Keeping Your Dog Healthy
- Keep your dog healthy with regular visits to your veterinarian. Have illnesses checked out promptly. Keep your dog current on his vaccinations, following the schedule recommended by your veterinarian. Vaccinations include those against rabies, distemper/parvo and kennel cough. Have your dog checked yearly for heartworm and keep him on the proper preventive medicine. Keep a copy of your dog's vaccination records handy.
- Make sure that you provide your dog with exercise, play, socialization and stimulation. Give your dog enough exercise to keep him physically fit. Most dog owners find that playing with their canine companion, along with walking him regularly, provides sufficient exercise.
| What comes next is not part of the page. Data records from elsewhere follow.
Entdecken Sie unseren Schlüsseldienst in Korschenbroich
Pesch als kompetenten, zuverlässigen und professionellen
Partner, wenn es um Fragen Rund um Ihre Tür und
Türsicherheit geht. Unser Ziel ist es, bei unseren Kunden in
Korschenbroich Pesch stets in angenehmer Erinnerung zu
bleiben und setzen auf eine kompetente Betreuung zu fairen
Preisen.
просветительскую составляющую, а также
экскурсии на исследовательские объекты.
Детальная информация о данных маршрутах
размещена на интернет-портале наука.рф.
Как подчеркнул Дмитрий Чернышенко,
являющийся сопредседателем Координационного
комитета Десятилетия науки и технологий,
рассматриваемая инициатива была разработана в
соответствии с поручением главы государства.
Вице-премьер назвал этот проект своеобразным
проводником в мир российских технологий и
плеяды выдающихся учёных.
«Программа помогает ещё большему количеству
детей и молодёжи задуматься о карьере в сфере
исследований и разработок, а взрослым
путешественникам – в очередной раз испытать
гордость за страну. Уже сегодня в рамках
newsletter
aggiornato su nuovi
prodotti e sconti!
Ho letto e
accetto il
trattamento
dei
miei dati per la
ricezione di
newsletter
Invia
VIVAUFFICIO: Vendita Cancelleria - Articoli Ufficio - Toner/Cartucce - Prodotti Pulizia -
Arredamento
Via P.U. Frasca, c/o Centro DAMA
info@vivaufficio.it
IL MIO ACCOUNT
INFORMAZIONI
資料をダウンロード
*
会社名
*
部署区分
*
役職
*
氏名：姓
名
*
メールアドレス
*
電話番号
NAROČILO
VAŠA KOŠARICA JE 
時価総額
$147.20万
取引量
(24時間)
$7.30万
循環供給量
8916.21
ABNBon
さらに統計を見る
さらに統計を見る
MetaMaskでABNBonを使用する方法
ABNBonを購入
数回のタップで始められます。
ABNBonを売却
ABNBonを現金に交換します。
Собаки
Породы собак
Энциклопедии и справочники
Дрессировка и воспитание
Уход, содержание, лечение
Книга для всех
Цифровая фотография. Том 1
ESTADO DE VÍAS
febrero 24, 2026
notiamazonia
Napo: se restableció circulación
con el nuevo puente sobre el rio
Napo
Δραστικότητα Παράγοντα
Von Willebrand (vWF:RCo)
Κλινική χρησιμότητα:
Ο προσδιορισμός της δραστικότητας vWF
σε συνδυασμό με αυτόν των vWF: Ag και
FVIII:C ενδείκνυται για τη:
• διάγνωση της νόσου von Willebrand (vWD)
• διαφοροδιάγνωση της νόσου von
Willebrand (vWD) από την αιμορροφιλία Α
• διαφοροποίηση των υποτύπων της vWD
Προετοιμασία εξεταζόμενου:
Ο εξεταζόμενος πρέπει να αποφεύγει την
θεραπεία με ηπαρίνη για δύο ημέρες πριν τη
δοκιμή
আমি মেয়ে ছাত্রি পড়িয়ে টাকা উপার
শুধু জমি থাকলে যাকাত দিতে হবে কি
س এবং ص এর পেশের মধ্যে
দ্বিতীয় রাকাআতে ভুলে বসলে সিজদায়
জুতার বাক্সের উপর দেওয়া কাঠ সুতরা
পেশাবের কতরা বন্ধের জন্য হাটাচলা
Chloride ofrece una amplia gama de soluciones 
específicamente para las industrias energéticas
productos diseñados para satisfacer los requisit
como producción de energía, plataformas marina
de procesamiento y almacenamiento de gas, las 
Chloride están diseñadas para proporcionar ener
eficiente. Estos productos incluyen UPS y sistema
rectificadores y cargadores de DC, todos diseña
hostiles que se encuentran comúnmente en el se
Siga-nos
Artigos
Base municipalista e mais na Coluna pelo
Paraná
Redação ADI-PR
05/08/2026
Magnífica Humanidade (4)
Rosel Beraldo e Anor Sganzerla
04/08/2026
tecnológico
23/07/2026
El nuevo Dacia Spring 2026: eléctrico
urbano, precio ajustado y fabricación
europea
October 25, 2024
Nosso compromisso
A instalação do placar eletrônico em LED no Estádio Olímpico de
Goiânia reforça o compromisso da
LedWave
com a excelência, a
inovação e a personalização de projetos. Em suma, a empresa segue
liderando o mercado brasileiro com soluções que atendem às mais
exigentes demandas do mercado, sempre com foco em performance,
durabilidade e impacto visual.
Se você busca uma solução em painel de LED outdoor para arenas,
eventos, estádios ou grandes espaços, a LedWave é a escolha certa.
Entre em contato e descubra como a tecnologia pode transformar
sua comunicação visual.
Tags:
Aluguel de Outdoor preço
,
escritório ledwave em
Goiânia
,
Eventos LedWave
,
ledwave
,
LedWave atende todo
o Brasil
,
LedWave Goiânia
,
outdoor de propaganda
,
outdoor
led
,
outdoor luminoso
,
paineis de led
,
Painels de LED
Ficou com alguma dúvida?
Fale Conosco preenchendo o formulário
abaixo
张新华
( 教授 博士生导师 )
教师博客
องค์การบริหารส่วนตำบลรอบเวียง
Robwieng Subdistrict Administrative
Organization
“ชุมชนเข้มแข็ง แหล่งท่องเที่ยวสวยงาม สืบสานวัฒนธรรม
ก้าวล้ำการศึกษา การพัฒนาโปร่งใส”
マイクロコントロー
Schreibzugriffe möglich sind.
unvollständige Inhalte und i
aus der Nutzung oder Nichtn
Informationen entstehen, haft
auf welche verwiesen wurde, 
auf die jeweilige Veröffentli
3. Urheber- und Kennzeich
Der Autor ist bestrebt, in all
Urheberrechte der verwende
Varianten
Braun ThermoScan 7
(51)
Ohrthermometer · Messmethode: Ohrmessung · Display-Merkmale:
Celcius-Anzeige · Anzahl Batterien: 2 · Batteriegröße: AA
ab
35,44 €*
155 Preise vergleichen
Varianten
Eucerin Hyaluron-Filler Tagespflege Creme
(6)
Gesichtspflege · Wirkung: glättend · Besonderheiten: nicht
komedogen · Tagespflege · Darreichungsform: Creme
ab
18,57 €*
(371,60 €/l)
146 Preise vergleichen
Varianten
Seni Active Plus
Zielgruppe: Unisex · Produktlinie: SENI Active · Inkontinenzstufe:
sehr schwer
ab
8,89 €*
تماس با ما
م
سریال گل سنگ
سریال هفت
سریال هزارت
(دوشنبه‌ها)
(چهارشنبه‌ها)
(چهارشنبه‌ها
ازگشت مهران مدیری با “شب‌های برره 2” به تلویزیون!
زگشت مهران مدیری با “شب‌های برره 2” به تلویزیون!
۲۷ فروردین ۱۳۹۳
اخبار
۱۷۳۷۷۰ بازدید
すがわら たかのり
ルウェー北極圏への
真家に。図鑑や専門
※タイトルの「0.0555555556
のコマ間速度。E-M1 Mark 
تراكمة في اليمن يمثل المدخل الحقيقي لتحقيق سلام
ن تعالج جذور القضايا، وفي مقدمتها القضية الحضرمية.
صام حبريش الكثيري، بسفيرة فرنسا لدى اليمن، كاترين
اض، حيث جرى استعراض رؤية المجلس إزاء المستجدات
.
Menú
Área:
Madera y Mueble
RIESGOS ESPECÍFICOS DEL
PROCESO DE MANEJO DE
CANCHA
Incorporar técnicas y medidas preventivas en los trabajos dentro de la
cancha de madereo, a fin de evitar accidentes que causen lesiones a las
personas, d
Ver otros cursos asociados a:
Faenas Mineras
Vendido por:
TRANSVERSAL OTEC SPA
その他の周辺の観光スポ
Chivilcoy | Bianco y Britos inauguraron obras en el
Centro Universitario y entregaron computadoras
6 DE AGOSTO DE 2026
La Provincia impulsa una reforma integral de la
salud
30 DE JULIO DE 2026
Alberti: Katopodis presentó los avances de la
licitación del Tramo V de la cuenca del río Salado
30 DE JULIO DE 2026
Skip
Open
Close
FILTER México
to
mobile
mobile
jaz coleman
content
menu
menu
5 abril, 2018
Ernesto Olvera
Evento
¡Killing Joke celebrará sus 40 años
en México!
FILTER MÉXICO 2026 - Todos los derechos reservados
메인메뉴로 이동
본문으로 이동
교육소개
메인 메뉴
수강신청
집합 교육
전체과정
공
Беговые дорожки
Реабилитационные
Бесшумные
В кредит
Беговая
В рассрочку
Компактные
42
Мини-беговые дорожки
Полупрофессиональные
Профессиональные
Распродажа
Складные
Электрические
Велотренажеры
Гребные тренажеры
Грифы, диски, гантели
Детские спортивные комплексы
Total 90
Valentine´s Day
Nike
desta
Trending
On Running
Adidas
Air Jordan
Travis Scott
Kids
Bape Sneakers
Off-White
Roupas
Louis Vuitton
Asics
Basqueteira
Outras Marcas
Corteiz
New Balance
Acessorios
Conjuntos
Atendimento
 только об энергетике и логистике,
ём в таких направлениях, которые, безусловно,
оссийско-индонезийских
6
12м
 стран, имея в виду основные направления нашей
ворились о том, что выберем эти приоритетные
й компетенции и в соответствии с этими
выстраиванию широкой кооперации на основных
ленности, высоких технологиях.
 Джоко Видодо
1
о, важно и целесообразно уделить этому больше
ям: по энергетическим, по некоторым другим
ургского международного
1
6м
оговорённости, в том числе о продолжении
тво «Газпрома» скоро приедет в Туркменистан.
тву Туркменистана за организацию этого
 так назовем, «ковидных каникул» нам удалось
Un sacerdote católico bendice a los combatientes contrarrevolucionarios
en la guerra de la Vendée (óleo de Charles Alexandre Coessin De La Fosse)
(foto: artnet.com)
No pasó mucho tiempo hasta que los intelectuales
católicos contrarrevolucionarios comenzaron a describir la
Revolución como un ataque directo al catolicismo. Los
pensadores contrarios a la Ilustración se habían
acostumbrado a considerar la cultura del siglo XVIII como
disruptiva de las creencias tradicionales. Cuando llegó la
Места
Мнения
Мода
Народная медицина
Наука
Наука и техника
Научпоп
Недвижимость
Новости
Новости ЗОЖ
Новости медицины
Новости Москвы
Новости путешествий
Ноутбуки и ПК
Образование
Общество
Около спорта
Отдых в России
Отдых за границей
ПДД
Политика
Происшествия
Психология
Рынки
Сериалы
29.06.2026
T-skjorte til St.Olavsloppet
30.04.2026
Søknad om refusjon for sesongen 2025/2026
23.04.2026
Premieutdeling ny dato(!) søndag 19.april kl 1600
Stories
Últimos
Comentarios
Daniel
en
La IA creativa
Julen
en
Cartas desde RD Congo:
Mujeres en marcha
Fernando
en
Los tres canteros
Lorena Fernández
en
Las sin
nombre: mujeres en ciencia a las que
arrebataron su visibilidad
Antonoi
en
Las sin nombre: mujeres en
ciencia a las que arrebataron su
This will benefit the dog's health and could prevent behavior problems.
- Groom, brush, comb and trim the hair and nails of your dog as needed for his health and comfort.
- To prevent tooth decay and gum disease, it is a good idea to clean your dog's teeth regularly. Most dogs will accept a toothbrush if introduced to it slowly and gently. You can also give your dog products such as hard biscuits, nylon chews and rawhides to keep his teeth clean.
Keeping Your Dog Safe
- Outfit your dog with a collar and identification tag that includes your name, address and phone number at all times. No matter how careful you are there's a chance that your dog may become lost - an ID tag greatly increases the chance that your dog will be returned home safely.
- Make sure to license your dog. Most cities and counties require an up-to-date license and rabies vaccination for all dogs.
- Check with your town hall for information about local laws.
- Microchips are a method of permanently identifying your dog, and can be invaluable in recovering your dog should he become lost.
- Follow this simple rule - off property, on leash. Even a dog with a valid license and rabies tag should always be walked on a leash.
- Pick up after your dog and always have poop bags handy.
- Don't let your dog roam. Make sure that he is always securely enclosed in your fenced-yard. Underdog ResQ discourages leaving certain dogs unsupervised, even in a fenced yard.
- Establish an emergency contact to take care of your dog in the event of a sudden illness, hospitalization or other emergencies. This person should ideally be someone your dog has spent time with and is comfortable with when without his owner. Leave a list of general care instructions in a safe place.
- Make a will to ensure the safety and care of your pet in the event of your death. Don't assume that a family member will step in to take care of the dog.